543 views Asked by At

I don't know how I can make a conditional change to State Monad in Haskell. Suppose, I have a stack on State Monad.

import Control.Monad.State

push :: Int -> State [Int] ()
push x = state $ \xs -> ((), x : xs)

pop :: State [Int] Int
pop = state $ \(x : xs) -> (x, xs)

And with that, I want to write a function changing it.

someFunc :: Bool -> Int -> State [Int] ()
someFunc b x = do 
  let someValue = x * x
  if b then
    p <- pop
    someValue = someValue + p
  push $ someValue

For example, I want to take a bool b and a value x. And if b is True (for example, it could be a condition that my stack is not empty) I want to pop a value from my stack and add it to some variable. Otherwise, I don't add anything to the variable and just push it into the stack.

How can I achieve this kind of behaviour?

3

There are 3 answers

1
Aplet123 On BEST ANSWER

In Haskell, every if needs an else, since everything is just a value. Also, you can't do if ... then p <- pop ... since the do notation is lost in an if statement, so you need to restart it with if ... then do p <- pop ....

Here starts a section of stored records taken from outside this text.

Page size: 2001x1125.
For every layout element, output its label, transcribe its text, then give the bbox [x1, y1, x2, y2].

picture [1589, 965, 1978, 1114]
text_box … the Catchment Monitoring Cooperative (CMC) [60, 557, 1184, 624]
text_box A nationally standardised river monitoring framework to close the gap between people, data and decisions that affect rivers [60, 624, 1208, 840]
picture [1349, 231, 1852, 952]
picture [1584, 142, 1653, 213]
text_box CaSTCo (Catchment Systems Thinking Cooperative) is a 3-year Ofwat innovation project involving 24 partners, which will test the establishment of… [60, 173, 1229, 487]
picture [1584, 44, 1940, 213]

import Control.Monad.State

push :: a -> State [a] ()
push x = state $ \xs -> ((), x : xs)

pop :: State [a] a
pop = state $ \(x : xs) -> (x, xs)

someFunc :: (Num a) => Bool -> a -> State [a] ()
someFunc b x = do
  let baseValue = x * x
  someValue <- if b then do
        p <- pop
        return $ baseValue + p
      else do
        return baseValue
  push $ someValue
0
Will Ness On

Here's the smallest fix:

someFunc :: Bool -> Int -> State [Int] ()
someFunc b x = do 
  let someValue = x * x
  if b then
    do { p <- pop
       ; push $ someValue + p }
  else
    push $ someValue

Both branches of the if expression must have the same type, and inside the do notation that must be some monadic value type belonging to the same monad as does the overall do block; specifically the type of the overall do block if that if expression is the last one in it.

See also:

1
Ari Fordsham On

In addition to the question you asked, how to conditionally execute a monadic action without an else clause, there is another problem with your code. You want to reassign a let-variable inside a conditional clause.

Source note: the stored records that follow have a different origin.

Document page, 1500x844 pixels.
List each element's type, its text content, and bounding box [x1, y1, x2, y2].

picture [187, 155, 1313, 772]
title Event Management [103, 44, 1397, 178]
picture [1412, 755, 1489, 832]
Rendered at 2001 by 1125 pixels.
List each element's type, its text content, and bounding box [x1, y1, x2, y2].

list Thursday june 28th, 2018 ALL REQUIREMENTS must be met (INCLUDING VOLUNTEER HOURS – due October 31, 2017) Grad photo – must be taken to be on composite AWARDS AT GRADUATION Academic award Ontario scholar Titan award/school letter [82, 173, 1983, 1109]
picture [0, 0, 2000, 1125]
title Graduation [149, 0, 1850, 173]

This point has been addressed by the other answers, with correct versions of the code. I will elaborate here. All let-variables are immutable, including inside monads. You can redefine a variable in a monad, but that merely hides the original variable from code further down the same monadic action. The reassignment of someValue takes place inside a nested monadic action (there's a new do block) and is not visible outside of the if.

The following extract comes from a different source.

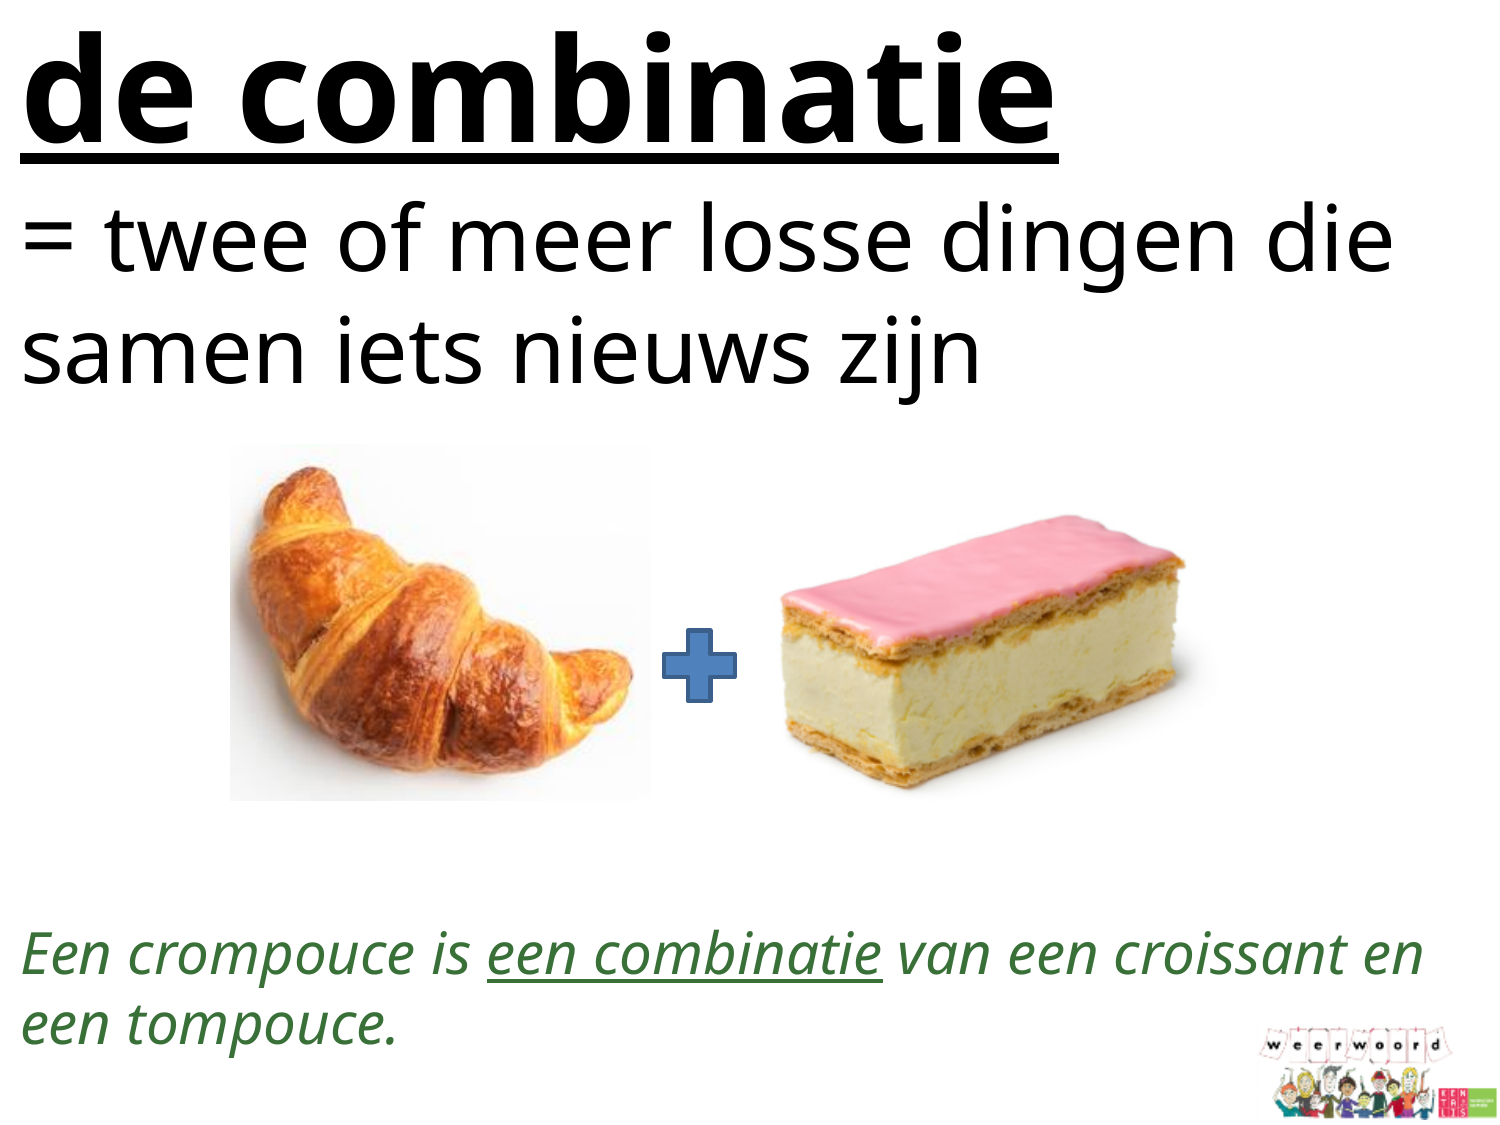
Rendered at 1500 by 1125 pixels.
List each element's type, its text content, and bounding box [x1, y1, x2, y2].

picture [1257, 1024, 1500, 1121]
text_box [230, 444, 1270, 847]
text_box de combinatie = twee of meer losse dingen die samen iets nieuws zijn Een crompouce is een combinatie van een croissant en een tompouce. [5, 0, 1500, 1064]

Conditionally reassigning a let-variable is fundamentally impossible. The compiler needs to know at compile time which value is being referred to. Ways to do this are either to return a value from the conditional and then assign the variable, like @Aplet123's answer, or run the action in both branches of the conditional on different values, as @Will Ness said.

In reply to the question as stated: you can conditionally run a monadic action (with no else branch) using the when function from Control.Monad. So if your code really had no else branch, you could write it like this:

someFunc :: Bool -> Int -> State [Int] ()
someFunc b x = do 
  let someValue = x * x
  when b $ do
    p <- pop
    push $ someValue + p

Of course this makes no sense for pure values, since a value must always be provided. But it does make sense for a monadic action (yielding (), or we have the same problem: what is the return value in case of a false conditional?) to be conditionally executed.

Just for curiousity, when is defined as follows:

when :: (Applicative f) => Bool -> f () -> f ()
when p s  = if p then s else pure ()

So pure () serves as the 'null' monadic action.

Happy Haskelling!